The Total Artificial Heart

Despite growing demand, the supply of donor hearts has remained the same for the last 20 years. When a donor heart isn't available, replacing both failing heart ventricles with the Total Artificial Heart is the only way to eliminate the symptoms and source of end-stage biventricular failure. This device also eliminates other common problems such as

  • Failing Ventricles – the need for inotropes and/or implantation of a ventricular assist device.
  • Malfunctioning Heart Valves – TAH patients receive new heart valves so they no longer require open heart surgery to repair or replace malfunctioning native valves.
  • Arrhythmias and Other Electrical Problems – The Total Artificial Heart eliminates the need for a pacemaker and/or defibrillator and there is no risk because it is powered by precisely calibrated pulses of air.
  • Donor Heart Rejection – During 2008, 10% of people who received the Total Artificial Heart underwent this surgery because they were suffering from rejection of their donor organ.

Because of their larger size, most VADs require the creation of a surgical pocket for implantation.

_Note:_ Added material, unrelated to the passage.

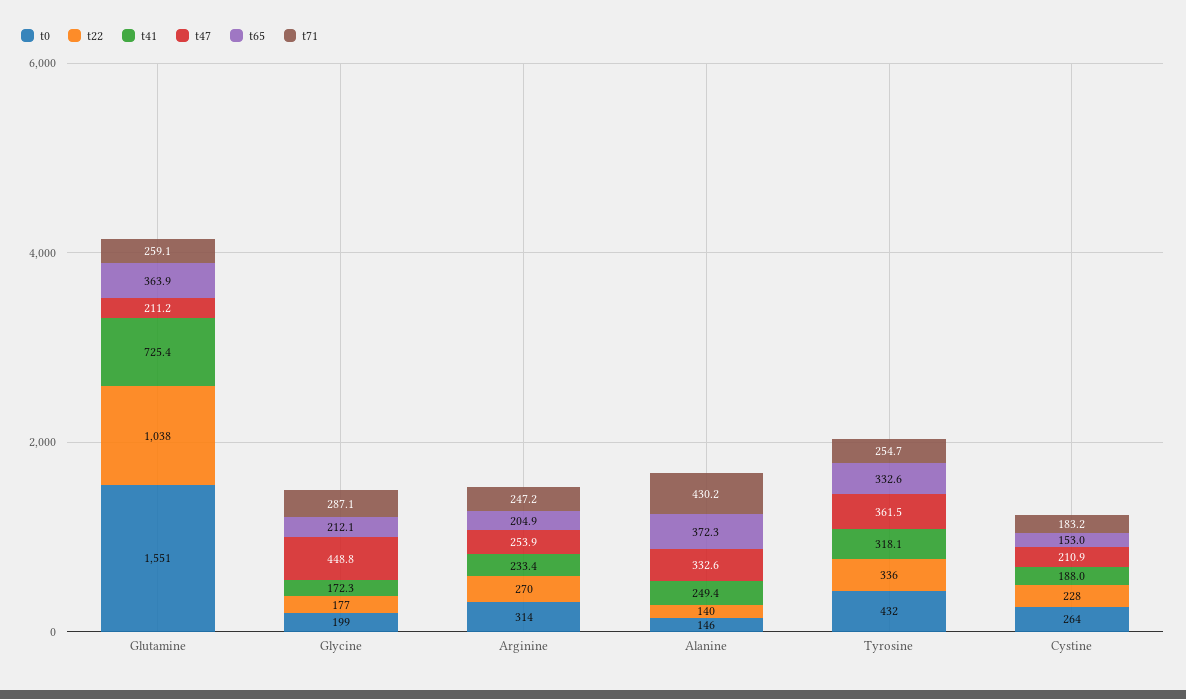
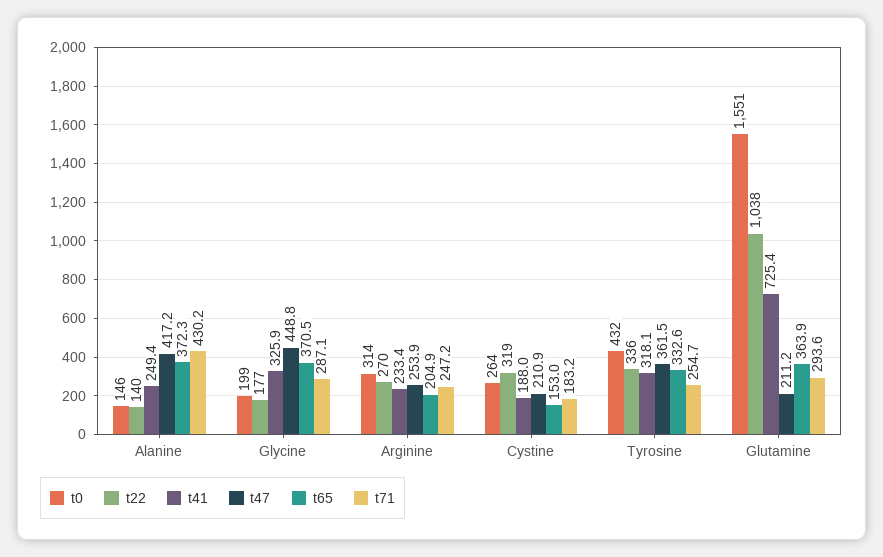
t71, Glutamine: 259.1 -> 293.6
t41, Glycine: 172.3 -> 325.9
t65, Glycine: 212.1 -> 370.5
t47, Alanine: 332.6 -> 417.2
t22, Cystine: 228 -> 319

The Total Artificial Heart does not because it occupies the space of the removed failing ventricles.

The SynCardia temporary Total Artificial Heart is the only device that provides immediate, safe blood flow of up to 9.5 L/min through both ventricles to help vital organs recover faster. Once stable, Total Artificial Heart patients in the hospital are listed UNOS Status 1A and moved to the top of the transplant list. Compared to all heart devices, the SynCardia TAH has the highest rate of successful bridge-to-transplant, 79%.

How the Total Artificial Heart is Implanted

The surgeon makes an incision into the chest, removes the patient’s native heart, and implants the Total Artificial Heart within the pericardial sac (a sac wrapping around the heart).

View animation of the syncardia total artificial heart.

The procedure lasts between five and nine hours and requires a special team of surgeons, surgical nurses, perfusionists, and specialists trained to assemble the TAH and check that it is working properly.

Medicines are used to stop the patient's native heart and a heart-lung machine is employed to keep oxygenated blood moving through the patient's body during surgery.

After removing the ventricles of the patient's native heart, surgeons attach the TAH to its upper chambers. When process is completed, the heart-lung machine is switched off and the TAH takes over, providing both pulmonary and systemic circulation, generating a flow rate of 9.5 liters per minute.